The flaw should be easy to find. Premise 1 assumes the conclusion. It assumes that the social-observability of sex defines sex; which is to say that sex is a social construct, only using different words.
Yep, A Social Construct is a Social Construct
He could have said it quicker and easier: “What others observe to be a person’s biological sex determines that person’s biological sex. Therefore what others observe to be that person’s biological sex is what determines that person’s biological sex. Therefore biological sex is a social construct.” That pretty much covers Riley’s territory. It also places his fallacy in full view.
The contrasting, centuries-old view has been that a person born with a penis is biologically male, and a person born with a vagina is biologically female, and this maleness and femaleness are real. Riley’s counterargument here boils down to, “But that isn’t necessarily how others perceive them in social situations.” I would agree, followed with, “So what?”
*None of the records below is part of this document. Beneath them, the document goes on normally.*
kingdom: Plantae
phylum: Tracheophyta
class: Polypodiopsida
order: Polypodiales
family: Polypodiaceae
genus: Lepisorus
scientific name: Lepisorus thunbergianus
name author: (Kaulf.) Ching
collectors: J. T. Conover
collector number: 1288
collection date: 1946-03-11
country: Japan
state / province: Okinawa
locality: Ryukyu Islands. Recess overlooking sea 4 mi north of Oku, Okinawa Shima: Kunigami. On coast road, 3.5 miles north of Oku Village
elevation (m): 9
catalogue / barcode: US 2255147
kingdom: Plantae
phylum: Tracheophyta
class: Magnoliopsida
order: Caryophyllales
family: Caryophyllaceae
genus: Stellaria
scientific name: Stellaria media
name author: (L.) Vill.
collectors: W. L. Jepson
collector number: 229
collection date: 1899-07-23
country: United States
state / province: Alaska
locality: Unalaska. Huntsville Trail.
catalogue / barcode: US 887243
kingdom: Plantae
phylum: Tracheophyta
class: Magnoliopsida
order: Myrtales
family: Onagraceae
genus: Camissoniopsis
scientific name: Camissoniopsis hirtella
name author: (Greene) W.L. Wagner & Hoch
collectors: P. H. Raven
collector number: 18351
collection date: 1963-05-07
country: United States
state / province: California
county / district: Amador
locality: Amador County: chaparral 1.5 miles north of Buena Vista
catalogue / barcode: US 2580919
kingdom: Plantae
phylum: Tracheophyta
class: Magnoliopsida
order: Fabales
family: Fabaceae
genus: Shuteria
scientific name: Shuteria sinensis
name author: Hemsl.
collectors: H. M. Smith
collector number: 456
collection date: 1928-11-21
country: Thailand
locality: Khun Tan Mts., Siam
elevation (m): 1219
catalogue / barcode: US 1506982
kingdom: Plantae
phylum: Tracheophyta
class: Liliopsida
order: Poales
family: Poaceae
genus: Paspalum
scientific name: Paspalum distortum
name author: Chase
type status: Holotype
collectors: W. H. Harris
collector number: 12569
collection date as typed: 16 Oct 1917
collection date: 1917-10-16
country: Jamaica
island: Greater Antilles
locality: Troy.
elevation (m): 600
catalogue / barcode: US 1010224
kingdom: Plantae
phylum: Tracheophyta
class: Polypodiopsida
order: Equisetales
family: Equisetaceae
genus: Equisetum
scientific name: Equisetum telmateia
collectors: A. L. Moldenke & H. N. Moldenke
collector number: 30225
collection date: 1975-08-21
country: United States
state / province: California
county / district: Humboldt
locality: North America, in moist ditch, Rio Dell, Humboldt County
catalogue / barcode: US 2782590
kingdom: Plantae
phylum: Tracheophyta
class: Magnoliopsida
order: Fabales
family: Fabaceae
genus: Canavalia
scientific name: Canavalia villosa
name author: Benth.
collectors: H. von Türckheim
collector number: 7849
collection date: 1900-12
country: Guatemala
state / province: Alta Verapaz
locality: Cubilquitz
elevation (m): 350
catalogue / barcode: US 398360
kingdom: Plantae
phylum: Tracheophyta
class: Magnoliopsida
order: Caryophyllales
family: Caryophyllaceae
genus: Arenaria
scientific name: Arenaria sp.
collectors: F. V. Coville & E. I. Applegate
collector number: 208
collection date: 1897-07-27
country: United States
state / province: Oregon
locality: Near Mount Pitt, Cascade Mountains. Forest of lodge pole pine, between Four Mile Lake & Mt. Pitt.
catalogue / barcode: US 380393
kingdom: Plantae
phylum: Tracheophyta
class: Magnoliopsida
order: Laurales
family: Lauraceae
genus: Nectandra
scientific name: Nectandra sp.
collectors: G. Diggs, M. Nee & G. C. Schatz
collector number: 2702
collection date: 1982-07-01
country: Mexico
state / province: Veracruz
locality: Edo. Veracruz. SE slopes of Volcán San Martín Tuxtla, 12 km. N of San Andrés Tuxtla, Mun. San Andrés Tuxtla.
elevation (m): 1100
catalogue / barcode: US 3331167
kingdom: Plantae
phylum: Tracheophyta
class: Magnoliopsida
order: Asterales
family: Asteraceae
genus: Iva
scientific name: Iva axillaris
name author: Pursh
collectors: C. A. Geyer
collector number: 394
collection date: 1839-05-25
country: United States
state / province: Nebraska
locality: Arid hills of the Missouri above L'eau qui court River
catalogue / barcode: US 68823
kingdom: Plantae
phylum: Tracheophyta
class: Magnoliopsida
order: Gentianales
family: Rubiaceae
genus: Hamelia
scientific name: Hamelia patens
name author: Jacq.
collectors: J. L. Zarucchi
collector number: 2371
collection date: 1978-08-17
The Danger of Persuasively Savvy Deception
The social fact doesn’t overrule the biological fact unless someone stomps his feet and insists that it must do so, and if we then decide to go along with him. Or it might overrule biology if someone does what Riley did: present an argument that persuades people for completely a-rational and irrational reasons, convincing them to agree without resorting to use of either foot-stamping or rational reasoning.
I’ll give him credit for savvy deployment of persuasion theory. The deception is carried off skillfully enough to be dangerous. He will fool many people into thinking he’s making a sound argument. Don’t let yourself be one of them.